Questo sito presenta cinque cataloghi sulle pratiche artistiche che hanno accompagnato la rivoluzione basagliana a Trieste: fotografia, arte urbana, teatro, arti visive e design. Ogni catalogo raccoglie una selezione di immagini, testi e video tratti dal fondo Oltre Il Giardino. Potete inoltre ascoltare alcuni estratti dei laboratori di storia orale organizzati da Palinsesto Basagliano, in collaborazione con la Cooperativa Sociale La Collina e con il finanziamento della Real Academia de España en Roma

Nel cinquantenario dell’arrivo di Franco Basaglia all’Ospedale Psichiatrico Provinciale di Trieste (1971), momento centrale del movimento italiano di critica istituzionale e psichiatrica, questo progetto propone di costituire un mosaico delle pratiche artistiche protagoniste di questo percorso, per interrogarle a partire dalle contraddizioni e dalle sfide del nostro presente. La pratica artistica è stata un elemento fondamentale nei processi di liberazione delle persone internate a Trieste e nell’affermazione del loro pieno diritto di cittadinanza. Oggi può essere lo strumento per riprendere questa storia, utile non solo come memoria, ma come catalogo di pratiche e strategie per sfidare questo presente, troppo spesso raccontatoci come tempo immutabile.
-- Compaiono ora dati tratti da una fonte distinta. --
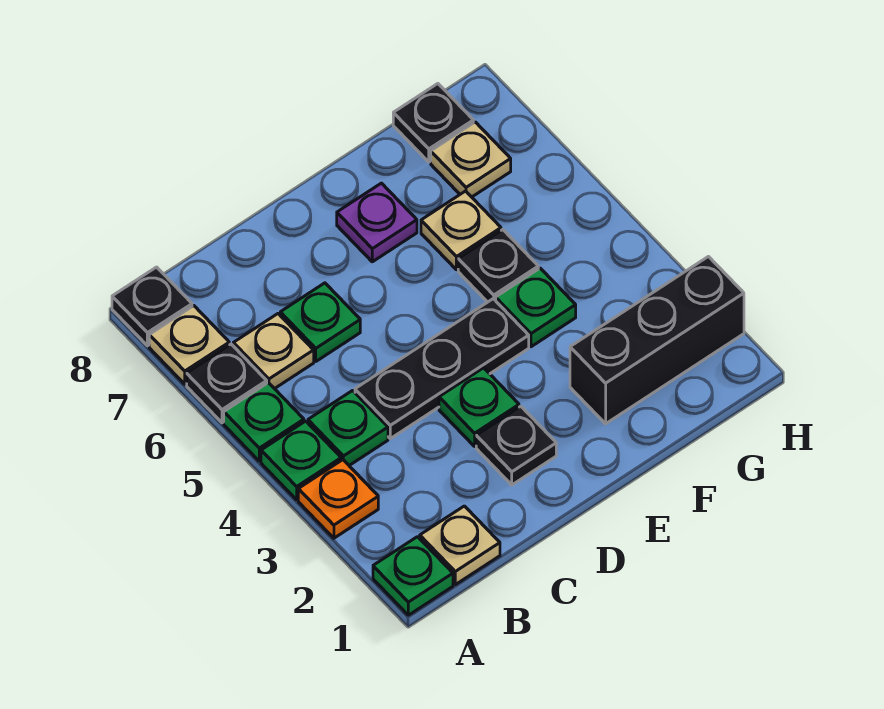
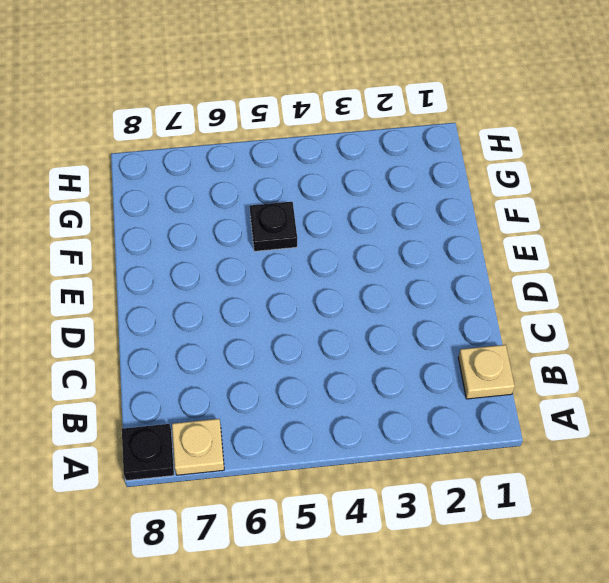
none -> green plate A1 level 1
none -> orange plate A3 level 1
none -> green plate A4 level 1

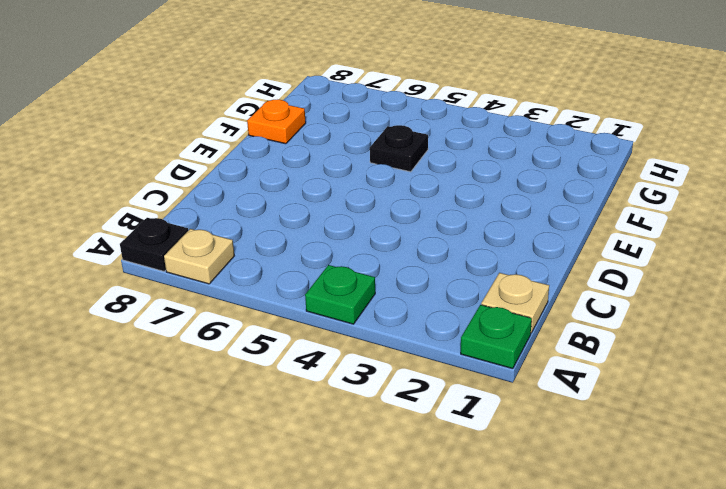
orange plate F8 level 1 -> orange plate A3 level 1
none -> green plate A5 level 1
none -> black plate A6 level 1
none -> green plate B4 level 1

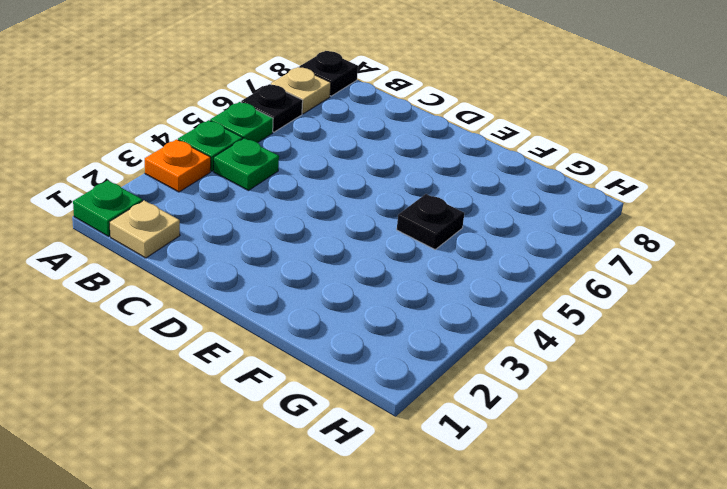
none -> tan plate B6 level 1
none -> black plate C4:E4 level 1
none -> green plate C6 level 1

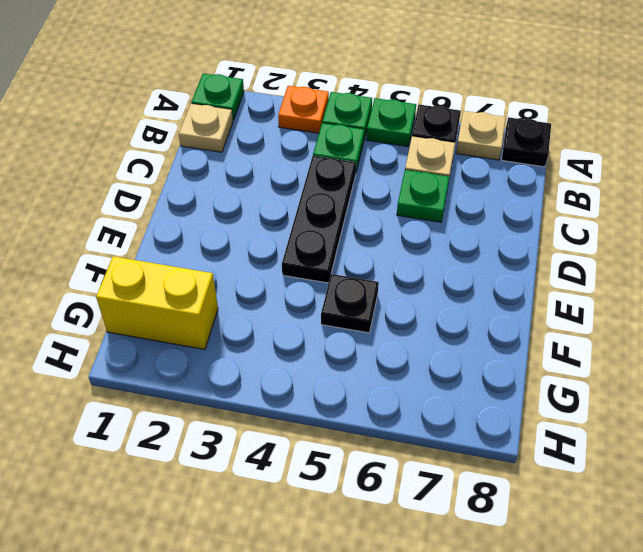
yellow brick G1:G2 level 1 -> black brick F2:H2 level 1
none -> black plate D2 level 1
none -> green plate D3 level 1
none -> purple plate E7 level 1

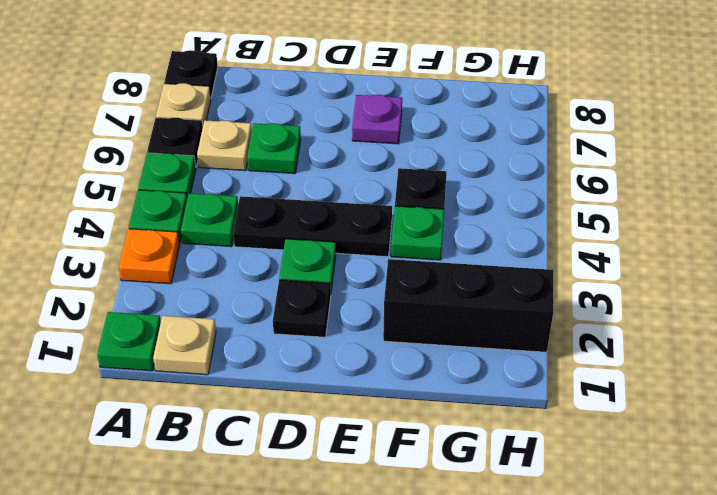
none -> tan plate F6 level 1
none -> tan plate G7 level 1
none -> black plate G8 level 1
Il movimento basagliano, il cui tratto distintivo è stata l’invenzione di istituzioni espressive contro ogni istituzione totale, ha rappresentato un processo fondamentale di liberazione del ventesimo secolo, partito dallo smantellamento del manicomio e ancora vivo nello sviluppo quotidiano di un modello urbano di salute la cui importanza è riconosciuta a livello globale.

Oltre la psichiatria e la medicina, il modello triestino rappresenta un riferimento fondamentale per le differenti generazioni della critica istituzionale nell’arte e nella cultura e più in generale nel welfare, in quanto definisce l’istituzione come trama sociale, storica e materiale, la cui incidenza non è solo disciplinare (medica, estetica, assistenziale per esempio), ma propriamente politica e soprattutto soggettiva. Un’istituzione da sfidare e cambiare, ogni giorno.

Inventare Istituzioni

All’internato non viene offerta altra alternativa oltre la sottomissione al medico e, quindi, la condizione di colonizzato. Deve diventare un corpo istituzionalizzato, che è vissuto e si vive come oggetto. Fino a quando comincerà a essere definito nelle cartelle cliniche «ben adattato all’ambiente, collaborativo, ordinato nella persona»: allora sarà definitivamente sancita la sua condizione di soggetto passivo che esiste solo come numero. Questa la carriera del malato di mente nel manicomio. 

Oltre il Giardino

A Trieste ho avuto la fortuna di vivere un grande momento. E forse ancor prima di capire che cosa stesse accadendo, posso dire di averlo vissuto, il cambiamento. E senza avere il tempo di capire, sono entrato sulla scena di un teatro totale. È stato quando Giuliano Scabia è arrivato a San Giovanni. Nel primo padiglione che si svuota – segno tangibile del cambiamento in atto – si costruisce il cavallo azzurro di legno e cartapesta. Si chiamerà Marco Cavallo.

Singolarità Molteplici

L’ Accademia della Follia non parla piú di “teatro”.  Parla di Accademia, dove si impara, si studia, si insegna, si cerca e si elabora. E di Follia di cui noi siamo portatori, ma vorremmo cominciare a fantasticarci funambolici ricercatori. L’Accademia apre alla Follia. Non più in trincea nel sanguinolento corpo a corpo col nemico metadone, la psicosi, l’anoressia, lame rotanti e spade di fuoco, ma nel trascendentale tu per tu con Dio, metà fisico e metà mistico. Un po’ di teoria della follia per creare una strategia.

Entrare Fuori

La naturalezza di cui parliamo è l’equilibrio perennemente messo in crisi tra ciò che nel­lo discussione dei tecnici viene considerato “tera­peutico” e ciò che, nelle voglie, nei vuoti di tempo e di attività “normali’, nelle scelte di vita e di rappre­sentazione di sé, nella ricerca di senso e di bellezza, nelle pause con il mondo e i suoi riti ripetuti, viene considerato dai protagonisti come “terapeutico”. 

Il Diritto al Bello

Portare qualità e bellezza dove non è prevista, creare spazi connessi con i corpi, le teste, il cuore, l’immaginazione delle persone che li useranno. Inserire la dignità tra gli elementi del progetto. Non tener conto delle concrete possibilità e andare oltre la miseria del reale. Rovesciare territori emarginati di confine in zone libere, stimolanti creatività e sperimentazione, legare qualità del lavoro e qualità degli oggetti e fare di tutto questo qualcosa di produttivo.